Washington DC – Today, Oregon Senators Jeff Merkley and Ron Wyden announced that the U.S. Department of Agriculture (USDA) has awarded over $2 million to reduce hazardous fuels and create jobs through the Ashland Forest Resiliency Stewardship Project (AFR). The AFR works to reduce the threat of severe wildfires, improve the health of the forest, and ensure water quality in the community.

“This is remarkable news for the Ashland community and its efforts to create a safer and healthier forest,” Senator Merkley said. “These funds will allow for a safer future, better health, and an improved economy for the people of Ashland and its surrounding areas.”

“It’s always a great day when Southern Oregon residents receive such fantastic news for their economy and environment,” Senator Wyden said. “Working together is in our DNA as Oregonians, and this collaborative project to reduce the risks of wildfires in the Ashland Forest perfectly exemplifies our can-do spirit.”

As part of a ten year stewardship agreement with the U.S. Forest Service, the collaborative effort of the AFR received $6.2 million from the American Recovery and Reinvestment Act. However, when funding ended in 2013 the project was roughly $4 million away from completion. The City of Ashland has been committing $175,000 per year for three years to treat and maintain federal forests. In recognizing this local financial investment, Senator Merkley and Senator Wyden asked that the US Forest Service commit to completing the AFR project as soon as possible.

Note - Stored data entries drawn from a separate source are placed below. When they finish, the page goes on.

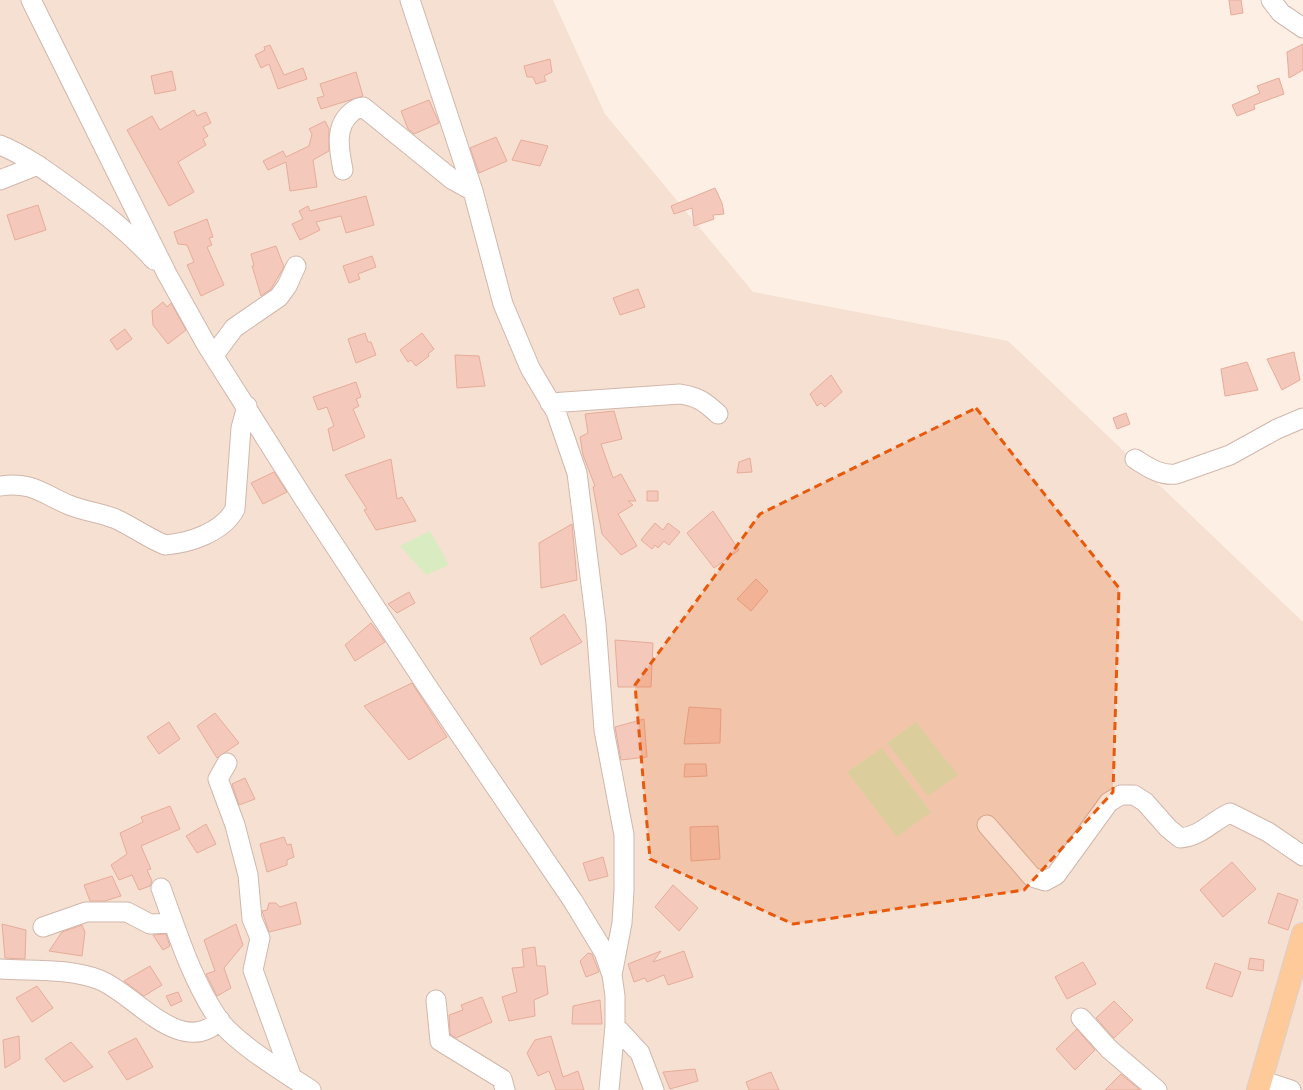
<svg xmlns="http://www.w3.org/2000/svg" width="1303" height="1090" font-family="'Source Sans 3',sans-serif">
	<rect width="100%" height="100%" fill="#fdefe4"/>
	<!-- residential -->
	<path fill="#f5e0d2" d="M0,0H553L605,114L753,292L1008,341L1303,622V1090H0Z"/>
	<!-- green -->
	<path fill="#d9ecc1" d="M430,531L449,565L426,575L400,546Z
		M916,722L958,775L928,796L887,743Z
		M882,748L931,812L897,837L847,772Z"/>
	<!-- building -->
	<path fill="#f4c8ba" stroke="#e7ac9a" d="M1229,0H1241L1243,13L1231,15Z
		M1303,44V70L1289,78L1287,52Z
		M270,45L284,75L303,68L307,79L278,89L269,64L261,68L255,55L265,50L264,47Z
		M550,59L552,72L544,76L546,81L536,84L533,77H527L524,66Z
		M172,71L176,90L155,94L151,76Z
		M356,72L363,96L321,109L317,98L324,96L320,84Z
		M1279,78L1284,94L1254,105L1255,109L1237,116L1232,105L1260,93L1257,86Z
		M429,100L439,123L414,134L408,129L401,111Z
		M194,110L197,116L206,112L211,123L203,127L208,136L203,139L206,145L178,162L194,192L169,206L127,130L152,116L160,130Z
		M325,121L329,129V151L313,160L317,187L290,191L286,162L268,170L263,161L283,151L286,157L309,146L312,134L309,129Z
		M496,137L507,161L479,173L470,148Z
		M521,140L548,146L540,166L512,160Z
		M715,188L722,203L724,214L713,215L714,219L694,226L692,208L674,214L671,206Z
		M366,196L374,225L346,233L341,216L316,222L320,230L300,240L292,224L303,219L299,211L308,206L310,211Z
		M38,205L46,230L15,240L7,215Z
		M207,219L213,237L209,238L212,245L207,247L224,285L201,296L187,265L194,262L187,245L178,244L174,232Z
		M276,246L284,267L271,289L261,296L252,266H254L251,254Z
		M372,256L376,267L358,274L360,279L349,283L343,266Z
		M638,289L645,307L620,315L613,298Z
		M163,302L167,307L171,303L186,330L168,344L153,325L152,311Z
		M125,329L132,339L117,350L110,340Z
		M365,333L368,342H371L376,355L356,363L348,339Z
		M422,333L434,349L428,354L429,356L416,366L411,360L408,362L400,350Z
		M1294,352L1300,380L1282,390L1267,359Z
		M455,355L479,356L485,386L457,388Z
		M1247,362L1258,390L1225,396L1221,369Z
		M831,375L842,392L825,407L821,403L817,406L810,394Z
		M356,382L361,397L356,399L359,406L353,409L365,437L333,451L328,429L334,426L327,407L318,410L313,397Z
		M614,411L622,439L601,444L613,478L621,474L636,501H628L633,505L618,514L637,546L621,555L602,534L593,487L595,486L583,455L580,437L588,433L585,414Z
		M1126,413L1130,424L1117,429L1113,418Z
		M750,458L752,472L737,473L739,462Z
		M391,459L397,499L402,497L416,521L376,530L364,510L367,509L345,475Z
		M274,472L287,492L263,504L251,483Z
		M647,491H658V501H647Z
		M713,511L739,550L714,568L687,533Z
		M655,523L663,530L668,523L680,532L669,545L664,541L658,548L655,545L652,549L641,540Z
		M572,524L577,580L541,588L539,543Z
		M756,579L768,591L751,611L737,599Z
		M409,592L415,603L397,613L388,604Z
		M564,614L582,642L541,665L530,638Z
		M371,623L385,642L355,661L345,645Z
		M615,640L653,643L651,687H618Z
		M412,683L447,737L409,760L364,706Z
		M689,707L721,709L720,743L684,744Z
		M215,713L239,743L217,758L197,726Z
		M644,719L647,757L621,760L615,727Z
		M169,722L180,739L159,754L147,737Z
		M685,764H706L707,776L684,777Z
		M245,778L255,799L239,805L232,784Z
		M170,806L180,829L141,846L151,869L147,870L152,881L150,886L139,890L132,875L119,880L111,865L127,854L120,833L143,822L141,817Z
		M206,824L216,844L197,853L186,836Z
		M718,826L720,859L691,861L690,827Z
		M284,837L287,845L291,844L294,857L287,860V865L267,872L260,844Z
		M603,857L608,876L589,881L583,863Z
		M1232,862L1256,889L1223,917L1200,890Z
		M112,876L121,896L105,901H90L84,885Z
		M673,885L698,908L679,931L655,907Z
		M1278,893L1298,900L1288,930L1268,923Z
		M296,902L301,924L269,932L262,911L267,910L269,903H276L280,907Z
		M2,924L26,930L25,959L5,958Z
		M236,924L243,945L224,968L231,988L217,996L206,974L215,971L204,940Z
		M82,925L85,932L82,956L49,951L62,932Z
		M166,934L170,946L163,950L153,935Z
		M535,947L537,966H545L548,994L534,1000L535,1016L509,1021L502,997L517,992L512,968L524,967L522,949Z
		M661,951L653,962L684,951L693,977L668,985L664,975L647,982L645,978L634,982L628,964Z
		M588,953L592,954L599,972L586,977L580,961Z
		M1250,958L1264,960L1263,971L1248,969Z
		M1083,962L1096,984L1067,999L1055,977Z
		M1215,963L1241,972L1232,997L1206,988Z
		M150,966L162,985L144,996L124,981Z
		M37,986L53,1008L32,1022L16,998Z
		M178,992L182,1001L171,1006L166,996Z
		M482,997L492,1022L456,1038L450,1034L449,1015L463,1010L461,1005Z
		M600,1000L602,1024H572L573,1006Z
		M1114,1001L1133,1020L1114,1038L1096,1018Z
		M1077,1029L1095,1050L1075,1070L1056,1049Z
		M19,1036L20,1059L5,1068L3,1040Z
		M551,1036L563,1077L578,1071L584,1090H556L549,1071L538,1076L527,1053L535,1040Z
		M136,1038L153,1067L127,1080L108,1052Z
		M71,1042L93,1067L64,1082L45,1059Z
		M695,1069L698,1081L670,1089L663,1072Z
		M771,1072L779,1090H749L746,1082Z
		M1121,1074L1140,1090H1105Z"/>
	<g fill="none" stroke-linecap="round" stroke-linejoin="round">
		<defs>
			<path id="minor" d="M31,0L167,274L206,344L304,499L427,686L573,901L604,952L612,975L615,996V1026L609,1090
				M410,0L473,191L503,304L530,368L556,412L577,473L596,624L604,730L624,835V890L622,923L612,975
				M1271,0L1281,13L1303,28
				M0,145C25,155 48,172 70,188C100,210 129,232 154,260
				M343,170C339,150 334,126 352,112C356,109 358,107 363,107L453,180L473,191
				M0,180L38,165
				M214,355L234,328L279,297L287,286L296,266
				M550,403L680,394C698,397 704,401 718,414
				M1135,459C1148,467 1160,476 1176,474L1230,455L1277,429L1303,418
				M0,486C31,481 43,494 69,505C84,511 101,513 116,519C133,527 148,538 165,545C190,543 223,532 235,509L241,428L247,406
				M227,763L218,779L235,825L248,875L252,919L260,938L253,970L292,1078
				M987,825L1032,877L1045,881L1056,875L1109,802L1121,795H1134L1145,802L1168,828L1180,838C1200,837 1212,821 1230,813L1268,832L1303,856
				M161,888C177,932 192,981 219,1020C237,1044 285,1073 311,1090
				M43,927L86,912H127L150,924L173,923
				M0,969C32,971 70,968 100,980C135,994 181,1059 220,1020
				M436,1000L440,1041L502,1079L505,1090
				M1081,1018L1109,1049L1157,1090
				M615,1026L640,1053L654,1090
				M1260,1080L1291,1090"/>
			<path id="major" d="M1258,1090L1303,934"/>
		</defs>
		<!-- minor casing -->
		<use href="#minor" stroke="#d1b7ac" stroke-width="21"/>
		<!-- major casing -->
		<use href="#major" stroke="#d9cfcc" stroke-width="24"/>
		<!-- minor -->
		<use href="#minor" stroke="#fff" stroke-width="19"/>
		<!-- major -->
		<use href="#major" stroke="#ffca99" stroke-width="22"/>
	</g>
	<!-- marked area -->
	<path fill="#e8590c" fill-opacity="0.2" stroke="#e8590c" stroke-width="3" stroke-dasharray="8 5" stroke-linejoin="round" d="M976,408L1119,588L1113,792L1024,890L793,924L650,859L635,685L760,514Z"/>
</svg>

The USDA announced today that it is awarding $1 million for private lands thinning and $1.2 million for U.S. Forest Service lands. The AFR has recently worked to protect the community and surrounding environment through reducing hazardous fuels by conducting prescribed burns and forest thinning. Their efforts to complete hazardous fuel reduction within these critical areas will help to decrease the risk of this catastrophic wildfire, which would result in a public health emergency and cause severe economic impacts to the community. This funding helps AFR get closer to completion.